The included visualizer overlays extracted bounding boxes onto the source PDF, useful for diagnosing alignment issues. Blue highlights show raw extracted boxes from pdfplumber; red highlights show aligned boxes from the annotated Markdown.

```bash
python -m groundmark.visualize input.pdf output.pdf --model "bedrock:au.anthropic.claude-sonnet-4-6"

# Or with cached Markdown:
python -m groundmark.visualize input.pdf output.pdf --markdown cached.md
```

![Visualizer output showing blue (raw) and red (aligned) bounding box overlays](https://raw.githubusercontent.com/populationgenomics/groundmark/main/visualize_example.jpg)

*Screenshot from Santoro et al., "Health outcomes and drug utilisation in children with Noonan syndrome: a European cohort study," Orphanet J Rare Dis 20:76 (2025). [doi:10.1186/s13023-025-03594-7](https://doi.org/10.1186/s13023-025-03594-7).
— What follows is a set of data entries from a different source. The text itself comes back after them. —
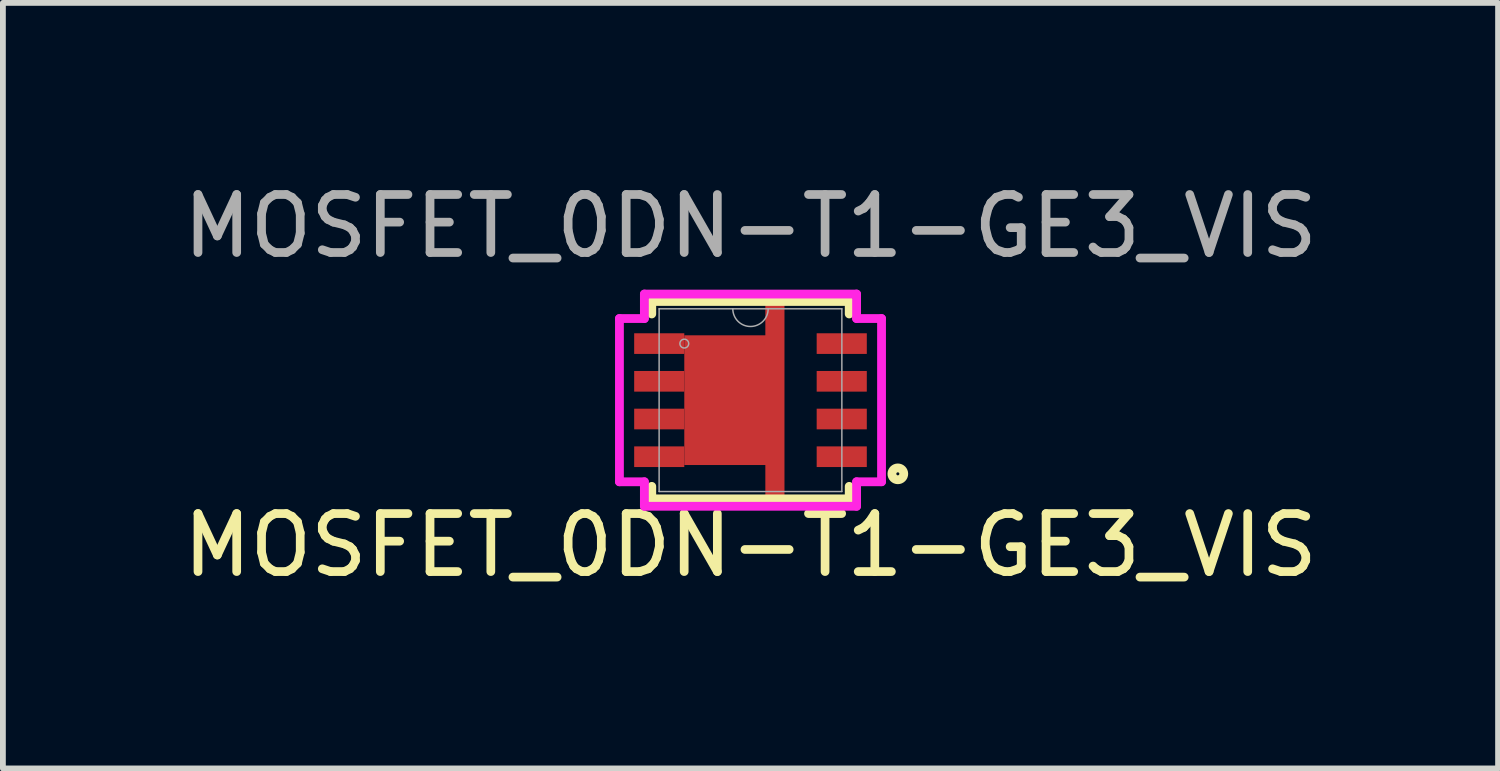
<source format=kicad_pcb>
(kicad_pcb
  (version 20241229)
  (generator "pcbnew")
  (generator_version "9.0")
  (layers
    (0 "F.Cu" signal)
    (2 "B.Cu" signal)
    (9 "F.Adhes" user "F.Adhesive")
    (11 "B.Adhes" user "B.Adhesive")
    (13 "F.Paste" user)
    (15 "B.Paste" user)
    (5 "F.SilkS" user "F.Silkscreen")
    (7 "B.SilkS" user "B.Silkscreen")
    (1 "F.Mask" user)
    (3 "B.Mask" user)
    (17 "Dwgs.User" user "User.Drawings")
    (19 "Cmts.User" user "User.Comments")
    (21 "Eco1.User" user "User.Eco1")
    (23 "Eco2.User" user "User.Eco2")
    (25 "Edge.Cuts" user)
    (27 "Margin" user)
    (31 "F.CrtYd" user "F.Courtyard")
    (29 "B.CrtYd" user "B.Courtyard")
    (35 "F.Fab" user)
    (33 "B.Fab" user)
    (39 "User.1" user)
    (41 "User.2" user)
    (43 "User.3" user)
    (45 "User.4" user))
  (footprint "MOSFET_0DN-T1-GE3_VIS"
    (layer "F.Cu")
    (at 9.887 3.848)
    (property "Reference" "MOSFET_0DN-T1-GE3_VIS" (at 0 2.5 0) (unlocked yes) (layer "F.SilkS") (effects (font (size 1 1) (thickness 0.15))))
    (attr smd)
    (fp_poly (pts (xy -1.141 -1.118) (xy 0.256 -1.118) (xy 0.256 -1.702) (xy 0.586 -1.702) (xy 0.586 1.702) (xy 0.256 1.702) (xy 0.256 1.118) (xy -1.141 1.118)) (stroke (width 0) (type solid)) (fill yes) (layer "F.Cu"))
    (fp_poly (pts (xy -1.141 -1.118) (xy 0.256 -1.118) (xy 0.256 -1.702) (xy 0.586 -1.702) (xy 0.586 1.702) (xy 0.256 1.702) (xy 0.256 1.118) (xy -1.141 1.118)) (stroke (width 0) (type solid)) (fill yes) (layer "F.Mask"))
    (fp_line (start -1.702 -1.702) (end -1.702 -1.486) (stroke (width 0.152) (type solid)) (layer "F.SilkS"))
    (fp_line (start -1.702 1.486) (end -1.702 1.702) (stroke (width 0.152) (type solid)) (layer "F.SilkS"))
    (fp_line (start -1.702 1.702) (end 1.702 1.702) (stroke (width 0.152) (type solid)) (layer "F.SilkS"))
    (fp_line (start 1.702 -1.702) (end -1.702 -1.702) (stroke (width 0.152) (type solid)) (layer "F.SilkS"))
    (fp_line (start 1.702 -1.486) (end 1.702 -1.702) (stroke (width 0.152) (type solid)) (layer "F.SilkS"))
    (fp_line (start 1.702 1.702) (end 1.702 1.486) (stroke (width 0.152) (type solid)) (layer "F.SilkS"))
    (fp_circle (center 2.54 1.27) (end 2.642 1.27) (stroke (width 0.152) (type solid)) (fill no) (layer "F.SilkS"))
    (fp_poly (pts (xy -1.141 -1.118) (xy 0.256 -1.118) (xy 0.256 -1.702) (xy 0.586 -1.702) (xy 0.586 1.702) (xy 0.256 1.702) (xy 0.256 1.118) (xy -1.141 1.118)) (stroke (width 0) (type solid)) (fill yes) (layer "F.Paste"))
    (fp_line (start -2.259 -1.407) (end -1.829 -1.407) (stroke (width 0.152) (type solid)) (layer "F.CrtYd"))
    (fp_line (start -2.259 1.407) (end -2.259 -1.407) (stroke (width 0.152) (type solid)) (layer "F.CrtYd"))
    (fp_line (start -2.259 1.407) (end -1.829 1.407) (stroke (width 0.152) (type solid)) (layer "F.CrtYd"))
    (fp_line (start -1.829 -1.829) (end 1.829 -1.829) (stroke (width 0.152) (type solid)) (layer "F.CrtYd"))
    (fp_line (start -1.829 -1.407) (end -1.829 -1.829) (stroke (width 0.152) (type solid)) (layer "F.CrtYd"))
    (fp_line (start -1.829 1.829) (end -1.829 1.407) (stroke (width 0.152) (type solid)) (layer "F.CrtYd"))
    (fp_line (start 1.829 -1.829) (end 1.829 -1.407) (stroke (width 0.152) (type solid)) (layer "F.CrtYd"))
    (fp_line (start 1.829 1.407) (end 1.829 1.829) (stroke (width 0.152) (type solid)) (layer "F.CrtYd"))
    (fp_line (start 1.829 1.829) (end -1.829 1.829) (stroke (width 0.152) (type solid)) (layer "F.CrtYd"))
    (fp_line (start 2.259 -1.407) (end 1.829 -1.407) (stroke (width 0.152) (type solid)) (layer "F.CrtYd"))
    (fp_line (start 2.259 -1.407) (end 2.259 1.407) (stroke (width 0.152) (type solid)) (layer "F.CrtYd"))
    (fp_line (start 2.259 1.407) (end 1.829 1.407) (stroke (width 0.152) (type solid)) (layer "F.CrtYd"))
    (fp_line (start -1.575 -1.575) (end -1.575 1.575) (stroke (width 0.025) (type solid)) (layer "F.Fab"))
    (fp_line (start -1.575 1.575) (end 1.575 1.575) (stroke (width 0.025) (type solid)) (layer "F.Fab"))
    (fp_line (start 1.575 -1.575) (end -1.575 -1.575) (stroke (width 0.025) (type solid)) (layer "F.Fab"))
    (fp_line (start 1.575 1.575) (end 1.575 -1.575) (stroke (width 0.025) (type solid)) (layer "F.Fab"))
    (fp_arc (start 0.3048 -1.5748) (mid 0 -1.27) (end -0.3048 -1.5748) (stroke (width 0.0254) (type solid)) (layer "F.Fab"))
    (fp_circle (center -1.141 -0.975) (end -1.065 -0.975) (stroke (width 0.025) (type solid)) (fill no) (layer "F.Fab"))
    (fp_text user "${REFERENCE}" (at 0 -3 0) (unlocked yes) (layer "F.Fab") (effects (font (size 1 1) (thickness 0.15))))
    (pad "1" smd rect (at 1.573 0.975) (size 0.864 0.356) (layers "F.Cu" "F.Mask" "F.Paste"))
    (pad "2" smd rect (at 1.573 0.325) (size 0.864 0.356) (layers "F.Cu" "F.Mask" "F.Paste"))
    (pad "3" smd rect (at 1.573 -0.325) (size 0.864 0.356) (layers "F.Cu" "F.Mask" "F.Paste"))
    (pad "4" smd rect (at 1.573 -0.975) (size 0.864 0.356) (layers "F.Cu" "F.Mask" "F.Paste"))
    (pad "5" smd rect (at -1.573 -0.975) (size 0.864 0.356) (layers "F.Cu" "F.Mask" "F.Paste"))
    (pad "6" smd rect (at -1.573 -0.325) (size 0.864 0.356) (layers "F.Cu" "F.Mask" "F.Paste"))
    (pad "7" smd rect (at -1.573 0.325) (size 0.864 0.356) (layers "F.Cu" "F.Mask" "F.Paste"))
    (pad "8" smd rect (at -1.573 0.975) (size 0.864 0.356) (layers "F.Cu" "F.Mask" "F.Paste")))
  (gr_rect
    (start -3 -3)
    (end 22.774 10.197)
    (stroke (width 0.1) (type default))
    (fill no)
    (layer "Edge.Cuts")))
</source>
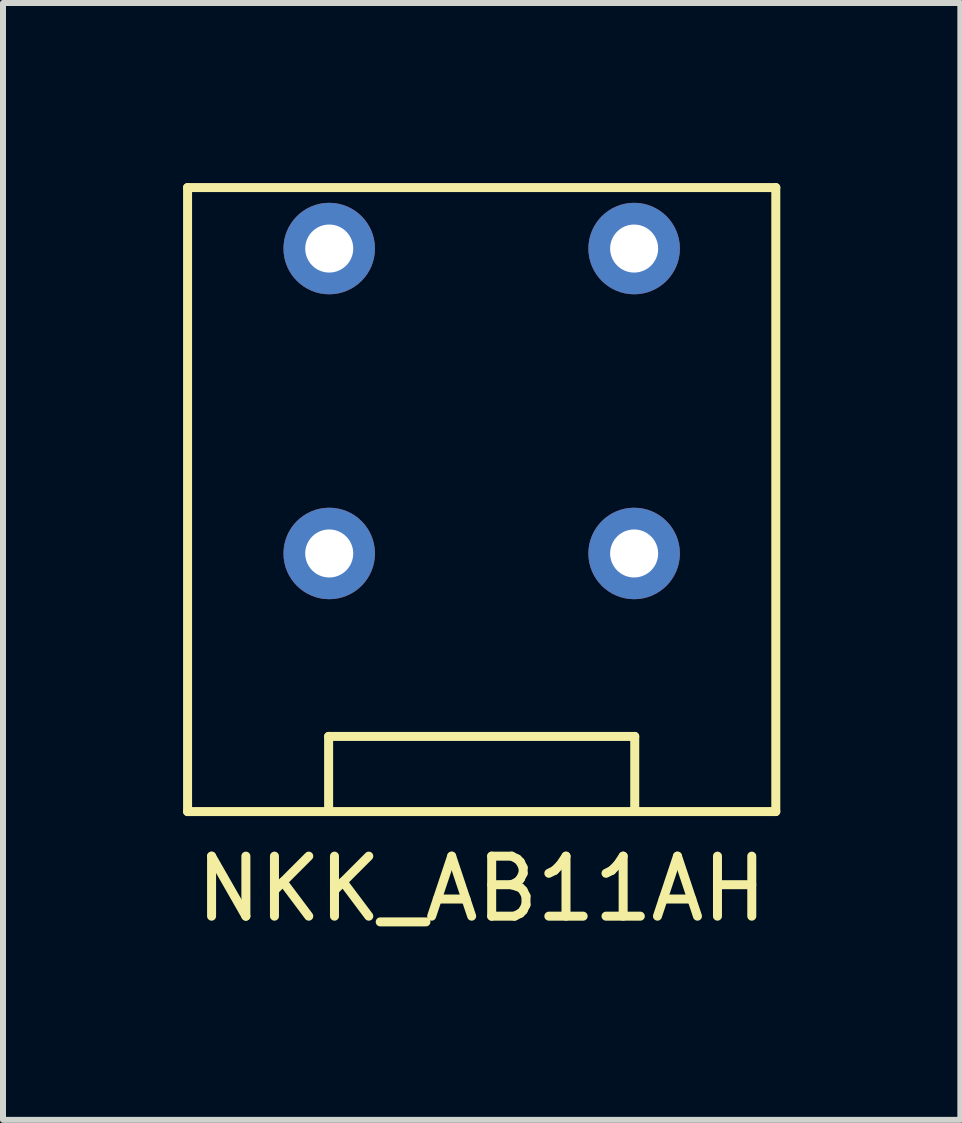
<source format=kicad_pcb>
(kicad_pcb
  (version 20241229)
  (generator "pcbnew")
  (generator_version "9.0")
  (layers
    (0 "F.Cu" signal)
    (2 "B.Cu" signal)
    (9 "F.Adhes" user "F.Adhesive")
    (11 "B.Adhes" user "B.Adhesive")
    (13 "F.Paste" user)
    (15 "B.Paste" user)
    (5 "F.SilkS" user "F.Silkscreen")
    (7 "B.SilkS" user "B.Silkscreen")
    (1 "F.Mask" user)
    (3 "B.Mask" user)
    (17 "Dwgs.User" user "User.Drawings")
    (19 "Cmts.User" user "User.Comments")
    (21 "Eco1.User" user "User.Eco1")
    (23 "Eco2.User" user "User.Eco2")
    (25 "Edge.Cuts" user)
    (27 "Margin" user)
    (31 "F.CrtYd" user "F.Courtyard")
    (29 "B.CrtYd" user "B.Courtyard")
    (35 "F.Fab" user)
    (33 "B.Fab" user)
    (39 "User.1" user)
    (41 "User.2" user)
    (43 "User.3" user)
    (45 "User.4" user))
  (footprint "NKK_AB11AH"
    (layer "F.Cu")
    (at 4.975 1.091)
    (property "Reference" "NKK_AB11AH" (at 0 10.668 0) (layer "F.SilkS") (effects (font (size 1 1) (thickness 0.15))))
    (attr through_hole)
    (fp_line (start -4.9 -1.016) (end -4.9 9.38) (stroke (width 0.15) (type solid)) (layer "F.SilkS"))
    (fp_line (start -4.9 -1.016) (end 4.9 -1.016) (stroke (width 0.15) (type solid)) (layer "F.SilkS"))
    (fp_line (start -4.9 9.38) (end 4.9 9.38) (stroke (width 0.15) (type solid)) (layer "F.SilkS"))
    (fp_line (start -2.55 8.128) (end 2.55 8.128) (stroke (width 0.15) (type solid)) (layer "F.SilkS"))
    (fp_line (start -2.55 9.347) (end -2.55 8.128) (stroke (width 0.15) (type solid)) (layer "F.SilkS"))
    (fp_line (start 2.55 9.347) (end 2.55 8.128) (stroke (width 0.15) (type solid)) (layer "F.SilkS"))
    (fp_line (start 4.9 -1.016) (end 4.9 9.38) (stroke (width 0.15) (type solid)) (layer "F.SilkS"))
    (pad "" np_thru_hole circle (at -2.54 5.08) (size 1.524 1.524) (drill 0.8) (layers "*.Cu" "*.Mask"))
    (pad "" np_thru_hole circle (at 2.54 5.08) (size 1.524 1.524) (drill 0.8) (layers "*.Cu" "*.Mask"))
    (pad "1" thru_hole circle (at -2.54 0) (size 1.524 1.524) (drill 0.8) (layers "*.Cu" "*.Mask"))
    (pad "2" thru_hole circle (at 2.54 0) (size 1.524 1.524) (drill 0.8) (layers "*.Cu" "*.Mask")))
  (gr_rect
    (start -3 -3)
    (end 12.95 15.607)
    (stroke (width 0.1) (type default))
    (fill no)
    (layer "Edge.Cuts")))
</source>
CC-BY 4.0.*

## Configuration

### Timeouts

The LLM call for PDF-to-Markdown conversion can take several minutes for large documents, especially with Opus on Bedrock. Timeout defaults by provider:

| Provider | Default | Environment Variable |
|----------|---------|---------------------|
| Bedrock (boto3) | 300s | `AWS_READ_TIMEOUT` |
| Anthropic (httpx) | 600s | — (use `ModelSettings(timeout=...)`) |

For Bedrock with Opus, 300s may not be enough. Set a higher timeout:

```bash
export AWS_READ_TIMEOUT=600
```

## License

This project is licensed under the MIT License - see the [LICENSE](LICENSE) file for details.